Stock Options at Gatsby

  • How do you figure out how much equity to grant? 
    • We use world class data from multiple sources to determine standard grant amount for each role. Check out our post on Compensation at Gatsby for more info! 
  • How do I understand the worth of my stock options?
    • We use a dope tool called Welcome, which helps candidates and employees visualize the potential of their equity. Shout out to them for being great partners.
  • How do I know how much equity I have?
    • Check out Carta, which is our source of truth for all things equity. If you see something that looks weird, reach out to the People Team!
  • I’m new and still confused. What do I do?
    • We host a seminar on understanding your stock optins at least 1x per quarter. Be sure to attend and follow up with the People Team if you have any lingering questions!

Stock Options Glossary

Some of these terms are referenced in the article. Others are not, but are likely ones you’ll come across if you dig more into stock options. 

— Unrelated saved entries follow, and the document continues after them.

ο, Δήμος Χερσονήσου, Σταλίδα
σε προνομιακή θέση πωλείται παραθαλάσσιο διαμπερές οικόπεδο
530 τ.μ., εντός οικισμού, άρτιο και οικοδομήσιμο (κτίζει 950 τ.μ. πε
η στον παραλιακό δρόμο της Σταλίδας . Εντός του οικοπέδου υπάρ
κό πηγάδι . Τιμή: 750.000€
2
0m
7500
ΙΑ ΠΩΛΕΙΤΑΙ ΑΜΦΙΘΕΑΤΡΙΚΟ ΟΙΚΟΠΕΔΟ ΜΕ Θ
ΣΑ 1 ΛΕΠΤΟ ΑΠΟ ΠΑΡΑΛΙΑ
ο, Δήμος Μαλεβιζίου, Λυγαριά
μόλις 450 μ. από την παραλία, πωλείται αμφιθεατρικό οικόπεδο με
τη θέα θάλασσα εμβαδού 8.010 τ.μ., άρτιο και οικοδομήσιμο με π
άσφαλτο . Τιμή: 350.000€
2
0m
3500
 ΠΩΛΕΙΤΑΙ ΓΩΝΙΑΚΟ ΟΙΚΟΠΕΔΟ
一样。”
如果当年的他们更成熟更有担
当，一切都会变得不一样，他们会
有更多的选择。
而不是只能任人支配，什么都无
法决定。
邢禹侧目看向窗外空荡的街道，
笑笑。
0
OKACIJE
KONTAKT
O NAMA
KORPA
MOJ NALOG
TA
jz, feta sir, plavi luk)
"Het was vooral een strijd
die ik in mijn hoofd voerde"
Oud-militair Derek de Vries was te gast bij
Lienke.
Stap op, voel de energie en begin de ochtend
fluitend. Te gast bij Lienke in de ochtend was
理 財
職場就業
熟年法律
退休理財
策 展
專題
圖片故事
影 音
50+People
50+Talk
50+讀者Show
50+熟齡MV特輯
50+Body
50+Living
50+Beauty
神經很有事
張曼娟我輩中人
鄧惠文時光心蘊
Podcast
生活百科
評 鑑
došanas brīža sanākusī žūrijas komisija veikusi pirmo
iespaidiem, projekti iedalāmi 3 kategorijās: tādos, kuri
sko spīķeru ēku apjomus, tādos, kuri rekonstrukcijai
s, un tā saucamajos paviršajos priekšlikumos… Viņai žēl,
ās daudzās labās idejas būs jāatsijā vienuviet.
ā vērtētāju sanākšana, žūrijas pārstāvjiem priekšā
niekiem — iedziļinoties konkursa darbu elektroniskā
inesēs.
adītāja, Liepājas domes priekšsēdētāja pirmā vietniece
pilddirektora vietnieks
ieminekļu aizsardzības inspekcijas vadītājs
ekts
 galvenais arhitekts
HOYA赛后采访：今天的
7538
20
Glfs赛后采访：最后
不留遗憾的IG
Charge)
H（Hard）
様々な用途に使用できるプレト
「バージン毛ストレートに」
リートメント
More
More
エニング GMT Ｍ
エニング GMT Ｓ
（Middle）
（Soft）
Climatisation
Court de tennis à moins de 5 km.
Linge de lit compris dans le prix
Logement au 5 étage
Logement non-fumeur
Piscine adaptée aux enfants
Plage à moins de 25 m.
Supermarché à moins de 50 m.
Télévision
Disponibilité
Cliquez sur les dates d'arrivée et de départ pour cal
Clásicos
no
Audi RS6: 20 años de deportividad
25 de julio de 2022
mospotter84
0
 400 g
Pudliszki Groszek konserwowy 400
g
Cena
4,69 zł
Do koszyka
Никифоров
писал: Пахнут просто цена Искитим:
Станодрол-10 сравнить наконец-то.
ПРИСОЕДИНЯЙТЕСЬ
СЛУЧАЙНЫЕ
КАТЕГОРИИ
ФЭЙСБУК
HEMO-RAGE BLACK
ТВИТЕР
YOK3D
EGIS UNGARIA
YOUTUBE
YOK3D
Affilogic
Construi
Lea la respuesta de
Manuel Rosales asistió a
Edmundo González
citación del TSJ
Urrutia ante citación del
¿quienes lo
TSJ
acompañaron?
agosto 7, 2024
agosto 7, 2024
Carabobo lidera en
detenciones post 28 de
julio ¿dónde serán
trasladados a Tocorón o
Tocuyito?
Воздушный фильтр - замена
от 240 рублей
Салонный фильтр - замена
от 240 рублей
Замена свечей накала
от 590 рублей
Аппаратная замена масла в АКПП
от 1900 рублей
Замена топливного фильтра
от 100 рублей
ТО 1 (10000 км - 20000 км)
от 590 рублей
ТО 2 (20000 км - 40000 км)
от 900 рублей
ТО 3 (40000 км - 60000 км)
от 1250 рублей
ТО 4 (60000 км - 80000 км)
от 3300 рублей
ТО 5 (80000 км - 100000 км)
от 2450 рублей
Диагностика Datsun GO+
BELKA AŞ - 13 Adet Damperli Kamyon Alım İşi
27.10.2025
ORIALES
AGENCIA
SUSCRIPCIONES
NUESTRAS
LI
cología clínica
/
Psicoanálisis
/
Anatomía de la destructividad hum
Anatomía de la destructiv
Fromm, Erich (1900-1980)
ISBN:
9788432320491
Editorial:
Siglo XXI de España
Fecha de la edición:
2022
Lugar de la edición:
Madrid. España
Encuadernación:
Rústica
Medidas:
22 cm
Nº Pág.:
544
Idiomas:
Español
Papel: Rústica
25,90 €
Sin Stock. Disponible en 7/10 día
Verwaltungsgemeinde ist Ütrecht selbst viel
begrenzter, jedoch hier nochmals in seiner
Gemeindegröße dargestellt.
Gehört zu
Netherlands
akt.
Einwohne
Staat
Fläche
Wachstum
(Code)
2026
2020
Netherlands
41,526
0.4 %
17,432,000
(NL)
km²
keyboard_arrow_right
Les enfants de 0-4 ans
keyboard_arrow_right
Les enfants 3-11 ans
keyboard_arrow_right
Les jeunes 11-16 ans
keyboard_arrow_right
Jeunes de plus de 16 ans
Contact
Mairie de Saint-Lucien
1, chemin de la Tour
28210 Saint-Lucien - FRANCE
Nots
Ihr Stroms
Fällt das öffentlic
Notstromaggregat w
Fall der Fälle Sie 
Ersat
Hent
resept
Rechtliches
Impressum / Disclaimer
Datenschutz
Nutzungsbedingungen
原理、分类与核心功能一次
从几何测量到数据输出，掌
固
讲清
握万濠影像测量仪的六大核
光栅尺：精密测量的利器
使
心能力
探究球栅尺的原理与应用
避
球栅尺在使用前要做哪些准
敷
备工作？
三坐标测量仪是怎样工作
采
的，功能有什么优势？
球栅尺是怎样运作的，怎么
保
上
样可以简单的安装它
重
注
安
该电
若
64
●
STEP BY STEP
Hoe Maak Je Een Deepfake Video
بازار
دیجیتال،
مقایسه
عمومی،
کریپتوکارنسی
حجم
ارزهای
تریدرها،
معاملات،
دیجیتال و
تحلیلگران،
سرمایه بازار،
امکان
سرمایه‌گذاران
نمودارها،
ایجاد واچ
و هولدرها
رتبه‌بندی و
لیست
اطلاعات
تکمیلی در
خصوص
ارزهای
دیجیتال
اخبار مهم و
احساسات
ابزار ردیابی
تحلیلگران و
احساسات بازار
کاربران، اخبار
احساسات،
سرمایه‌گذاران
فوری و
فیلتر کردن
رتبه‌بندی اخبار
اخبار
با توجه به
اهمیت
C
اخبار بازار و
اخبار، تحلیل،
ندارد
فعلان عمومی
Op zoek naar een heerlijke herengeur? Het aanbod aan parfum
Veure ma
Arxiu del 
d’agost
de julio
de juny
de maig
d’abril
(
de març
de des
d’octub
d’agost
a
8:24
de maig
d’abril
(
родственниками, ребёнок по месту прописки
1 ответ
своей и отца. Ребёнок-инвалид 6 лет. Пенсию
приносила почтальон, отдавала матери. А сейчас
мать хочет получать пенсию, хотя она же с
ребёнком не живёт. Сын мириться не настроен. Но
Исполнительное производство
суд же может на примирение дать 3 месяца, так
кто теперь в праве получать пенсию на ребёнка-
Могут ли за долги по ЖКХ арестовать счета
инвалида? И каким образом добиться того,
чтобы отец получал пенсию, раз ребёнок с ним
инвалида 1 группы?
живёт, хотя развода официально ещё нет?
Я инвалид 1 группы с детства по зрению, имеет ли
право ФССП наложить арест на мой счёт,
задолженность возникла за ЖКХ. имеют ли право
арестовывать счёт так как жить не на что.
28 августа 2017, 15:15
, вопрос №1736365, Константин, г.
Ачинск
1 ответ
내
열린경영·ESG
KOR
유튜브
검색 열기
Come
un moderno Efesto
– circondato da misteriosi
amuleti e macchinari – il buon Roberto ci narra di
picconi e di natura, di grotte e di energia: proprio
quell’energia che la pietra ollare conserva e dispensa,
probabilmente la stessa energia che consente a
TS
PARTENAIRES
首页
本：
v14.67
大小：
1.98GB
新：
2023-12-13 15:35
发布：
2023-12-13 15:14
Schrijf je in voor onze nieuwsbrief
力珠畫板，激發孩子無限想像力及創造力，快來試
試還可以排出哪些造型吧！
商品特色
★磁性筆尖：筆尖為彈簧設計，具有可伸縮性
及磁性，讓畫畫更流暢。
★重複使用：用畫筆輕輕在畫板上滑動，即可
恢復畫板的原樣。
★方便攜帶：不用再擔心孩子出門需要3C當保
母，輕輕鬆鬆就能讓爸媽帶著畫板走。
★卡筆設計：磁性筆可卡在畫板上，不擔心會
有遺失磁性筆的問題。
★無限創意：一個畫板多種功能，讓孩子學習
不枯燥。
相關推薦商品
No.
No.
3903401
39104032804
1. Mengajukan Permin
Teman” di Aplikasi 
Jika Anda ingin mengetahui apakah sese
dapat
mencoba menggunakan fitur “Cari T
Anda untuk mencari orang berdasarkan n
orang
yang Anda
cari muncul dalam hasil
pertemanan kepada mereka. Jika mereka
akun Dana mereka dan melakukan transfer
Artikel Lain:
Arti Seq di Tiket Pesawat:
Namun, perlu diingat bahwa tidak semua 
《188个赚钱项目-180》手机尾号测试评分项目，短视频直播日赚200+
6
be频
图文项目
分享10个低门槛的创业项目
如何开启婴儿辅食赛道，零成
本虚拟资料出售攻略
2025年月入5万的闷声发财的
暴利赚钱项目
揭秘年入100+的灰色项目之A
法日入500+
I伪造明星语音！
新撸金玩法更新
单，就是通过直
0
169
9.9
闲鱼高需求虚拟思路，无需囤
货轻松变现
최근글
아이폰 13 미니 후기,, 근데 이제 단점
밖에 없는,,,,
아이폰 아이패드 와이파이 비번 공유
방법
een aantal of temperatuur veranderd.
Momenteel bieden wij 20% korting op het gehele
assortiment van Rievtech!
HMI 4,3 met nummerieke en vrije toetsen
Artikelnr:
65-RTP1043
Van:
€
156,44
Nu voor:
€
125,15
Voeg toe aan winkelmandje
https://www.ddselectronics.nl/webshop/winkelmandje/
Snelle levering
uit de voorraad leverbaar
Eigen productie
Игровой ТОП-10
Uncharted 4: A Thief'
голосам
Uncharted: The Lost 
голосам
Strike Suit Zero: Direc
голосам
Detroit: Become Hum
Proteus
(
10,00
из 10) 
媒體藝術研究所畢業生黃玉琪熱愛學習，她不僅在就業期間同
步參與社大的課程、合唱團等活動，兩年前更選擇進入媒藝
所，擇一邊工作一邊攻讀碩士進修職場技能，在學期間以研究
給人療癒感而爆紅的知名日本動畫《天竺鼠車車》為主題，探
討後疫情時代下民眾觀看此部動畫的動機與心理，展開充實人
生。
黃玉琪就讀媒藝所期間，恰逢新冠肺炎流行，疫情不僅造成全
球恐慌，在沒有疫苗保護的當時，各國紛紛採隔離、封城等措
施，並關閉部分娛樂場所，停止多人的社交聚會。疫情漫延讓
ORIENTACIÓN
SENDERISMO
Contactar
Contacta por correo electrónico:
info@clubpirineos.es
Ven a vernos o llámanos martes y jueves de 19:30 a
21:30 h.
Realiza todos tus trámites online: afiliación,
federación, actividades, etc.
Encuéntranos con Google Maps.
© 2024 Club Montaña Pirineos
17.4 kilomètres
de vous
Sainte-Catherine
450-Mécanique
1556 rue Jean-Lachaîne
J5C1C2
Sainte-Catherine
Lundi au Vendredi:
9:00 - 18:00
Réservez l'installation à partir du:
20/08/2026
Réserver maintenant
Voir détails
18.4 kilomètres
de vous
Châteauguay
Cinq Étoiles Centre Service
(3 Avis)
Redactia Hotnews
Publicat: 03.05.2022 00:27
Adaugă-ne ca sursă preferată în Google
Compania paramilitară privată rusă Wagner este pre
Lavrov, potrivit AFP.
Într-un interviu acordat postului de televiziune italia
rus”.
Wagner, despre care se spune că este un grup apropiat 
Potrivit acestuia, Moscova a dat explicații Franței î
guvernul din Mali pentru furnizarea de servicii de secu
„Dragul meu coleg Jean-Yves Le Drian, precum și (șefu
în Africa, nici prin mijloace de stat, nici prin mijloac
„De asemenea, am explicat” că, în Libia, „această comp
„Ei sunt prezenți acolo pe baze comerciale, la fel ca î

  • AMT: Aka ‘Alternative Minimum Tax’. This may be triggered depending on your financial situation when you exercise/sell options.
  • Dilution: Stock dilution is when a company issues additional shares and subsequently reduces how much of the company you (and the other shareholders) own. It usually happens when a company raises money.
  • Exercise: Another term for ‘buying’ your stock option(s). This occurs when the owner of an option invokes the right embedded in the option contract.
    • Cashless Exercise: A cashless exercise, also known as a “same-day sale,” is a transaction in which an employee exercises their stock options by using a short-term loan provided by a brokerage firm. The proceeds from exercising the stock options are then used to repay the loan.
    • Early Exercise: Another type of exercise is what’s known as an “early exercise.” Some companies’ equity plans allow this, and it just means you can exercise your options before they have vested—right after you accept the option grant, for example. Gatsby typically does not allow for early exercise.
  • FMV: Fair market value of a ‘stock option’, as determined by a third party. This is often the same as the ‘strike price.’
  • ISO vs NSO: An ISO is a type of stock option that can only be granted to employees and may be eligible for a US tax benefit. An NSO is a type of stock option that can be granted to any service provider (e.g., employees, directors, consultants, and advisors.)
  • ISO tax benefit: ISOs sometimes have tax benefits. In order to take advantage of the ISO tax benefit, you may need to meet certain holding periods. Specifically, you must hold (keep) ISOs for at least one year after exercising and two years after your options were granted.
  • Liquidity Event: A liquidity event allows company employees (and other people like investors) to convert illiquid equity into cash through events such as an IPO or direct acquisition by another company. This is often when someone would be able to sell their exercised options.
  • New Hire Grant: This is the term for the stock options grant a person receives when they are initially hired.
  • Refresh Grant: A refresh grant is a new additional stock option grant, given to high-performing employees later in the tenure. This often means the employee continues to be granted options after their new hire grant has finished vesting.
  • Strike Price: The pre-agreed price per share at which stock may be bought or sold under the terms of an option contract. Some people refer to the strike price as the “exercise price”. It’s often, but not always, the same as the FMV.
  • Vesting Schedule: The time period during which your shares vest. It is most commonly 4 years.
    • Cliff: A cliff (aka ‘vesting cliff’) is when the first portion of your option grant vests. After the cliff, you usually gradually vest the remaining options. The most common cliff is 1 year.

Stock Options Resources

Financial Advisory Firms

We recommended you to talk to a financial advisor many times in this article. If you have one already, awesome! If not, there are many companies and/or certified professionals you can go to for advice. Who you talk to is up to you, but if you have no idea who to turn to, these could be a place to start!

  • Charles Schwab
  • Deutsche Bank
  • Fidelity
  • Merrill Lynch
  • Morgan Stanley
  • Vanguard
  • Zoe Financial

🔥 Hot tip! Don’t forget to ask the financial advisor you chat with if they are a fiduciary. A fiduciary is a person that acts on behalf of another person, putting their clients’ interest ahead of their own, with a duty to preserve good faith and trust. Not all financial advisers are fiduciaries, so it’s important to ask!




About the Author

I’m Maddie, VP of Operations at Gatsby. I currently curate Gatsby’s compensation policies – including stock options! I wrote this article because when I tried to learn about stock options a few years ago, I had trouble finding resources that were both informative and easy to digest. Today I talk to people frequently who have experienced this same situation. It’s why we do a seminar called “Introduction to Stock Options” for all new hires at Gatsby. For those not at Gatsby, I hope this blog post can shed some light on what can be a tricky subject.